El primer día que fui al centro comercial, encontré una moneda de diez centavos. Qué bien, pensé, una moneda de la suerte. Días más tarde, volví a encontrar una moneda idéntica casi en el mismo sitio. Desde entonces, me he encontrado dinero en el colegio y en la calle, hasta una moneda de un euro a la puerta del instituto. Creo que puedo contar con las manos los europeos de mi instituto que han podido perder ese euro. Mi arsenal de monedas de la suerte consiste en dos monedas de diez centavos, un euro, tres monedas de cinco centavos y una moneda de un cuarto de dólar americano.  En total, siete monedas de la suerte.

Justo después de Acción de Gracias, todo se llenó de decoraciones para Halloween. Tras Halloween, Navidad. Pero no fue hasta diciembre cuando todo se llenó de verdad, cuando todas las casas empezaron a vestir de colores, cuando la gente te empezó a desear feliz navidad, cuando en todas partes la música que suena es navideña. El otro día, en el centro comercial, pusieron la canción de "Feliz Navidad", mitad en español, mitad en inglés. Pensé que era una bonita coincidencia; más tarde descubrí que todo canadiense que se precie se la sabe de memoria. 

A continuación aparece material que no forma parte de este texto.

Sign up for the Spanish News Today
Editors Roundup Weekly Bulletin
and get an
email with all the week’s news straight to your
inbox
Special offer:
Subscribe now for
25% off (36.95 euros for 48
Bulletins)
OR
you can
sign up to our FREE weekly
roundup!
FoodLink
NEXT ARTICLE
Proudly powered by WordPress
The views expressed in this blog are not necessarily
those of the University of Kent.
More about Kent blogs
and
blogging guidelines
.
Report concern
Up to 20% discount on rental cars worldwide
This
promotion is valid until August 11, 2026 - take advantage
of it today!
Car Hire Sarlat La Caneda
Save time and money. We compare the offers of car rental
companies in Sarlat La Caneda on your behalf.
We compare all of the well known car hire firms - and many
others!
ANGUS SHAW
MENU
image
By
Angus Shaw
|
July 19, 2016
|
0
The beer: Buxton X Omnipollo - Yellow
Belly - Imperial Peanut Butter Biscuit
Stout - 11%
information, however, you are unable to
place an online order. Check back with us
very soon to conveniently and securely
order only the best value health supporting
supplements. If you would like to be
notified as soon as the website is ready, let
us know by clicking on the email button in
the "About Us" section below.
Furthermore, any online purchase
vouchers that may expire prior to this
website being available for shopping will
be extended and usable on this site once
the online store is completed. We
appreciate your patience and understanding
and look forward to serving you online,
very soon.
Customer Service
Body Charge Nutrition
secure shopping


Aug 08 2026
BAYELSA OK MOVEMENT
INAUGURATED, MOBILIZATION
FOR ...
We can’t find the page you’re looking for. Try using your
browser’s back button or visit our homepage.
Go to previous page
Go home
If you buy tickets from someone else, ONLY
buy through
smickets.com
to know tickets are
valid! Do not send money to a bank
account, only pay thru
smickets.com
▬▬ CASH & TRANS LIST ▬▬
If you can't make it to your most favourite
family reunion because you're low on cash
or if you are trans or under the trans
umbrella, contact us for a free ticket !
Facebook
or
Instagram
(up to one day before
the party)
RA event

El otro día, en Sociología, vimos una película llamada The Wave. The Wave, en español La Ola, resultó ser el libro de lectura obligatoria para inglés, como supe dos días después. Al principio de la película, un profesor de historia intenta explicar a sus alumnos estadounidenses el nazismo y, en particular, las Juventudes Hitlerianas. Pero los alumnos no se creen que, sabiendo los horrores por los que pasaban millones de personas por culpa del nazismo, ningún alemán se levantara contra Hitler. El profesor, en un intento por descubrir la verdad, decide hacer un experimento. Un experimento que llega demasiado lejos. Basado en la historia real de un profesor de historia que crea un movimiento experimental llamado The Wave, en Palo Alto, California, en 1969, de igual modo que en la adaptación literaria y cinematográfica, la moraleja de la historia es tan dura como real, atacando la debilidad de los humanos como individuos libres y la necesidad de pertenecer a un grupo en el que ser aceptados. A toda costa. Tan solo dos personas en la clase de historia descubren que lo que están haciendo no está bien, que han dejado de ser personas para convertirse en una masa, en un número, en soldados. Cuando The Wave sale de la clase de historia y empieza a extenderse por todo el colegio, la lealtad y la unidad del grupo se transforman en odio y rencor hacia los que vayan en su contra, o incluso hacia los que no decidan apoyarlos. Me pregunto qué tendrán esos dos adolescentes que los demás no tenían, o que tenían los demás que ellos dos no tuvieran, para darse cuenta de lo que estaba pasando. No eran los más rebeldes, no eran los más inteligentes, no eran los más sociables, ni los más tímidos, ni nada especial. Eran un par de estudiantes cualquiera.

Vender tu libertad por aceptación social, por sentirte parte de un grupo, de un movimiento, de algo importante. Libertad, ese preciado tesoro del que no todos los humanos gozamos... ¿a qué precio venderías la tuya?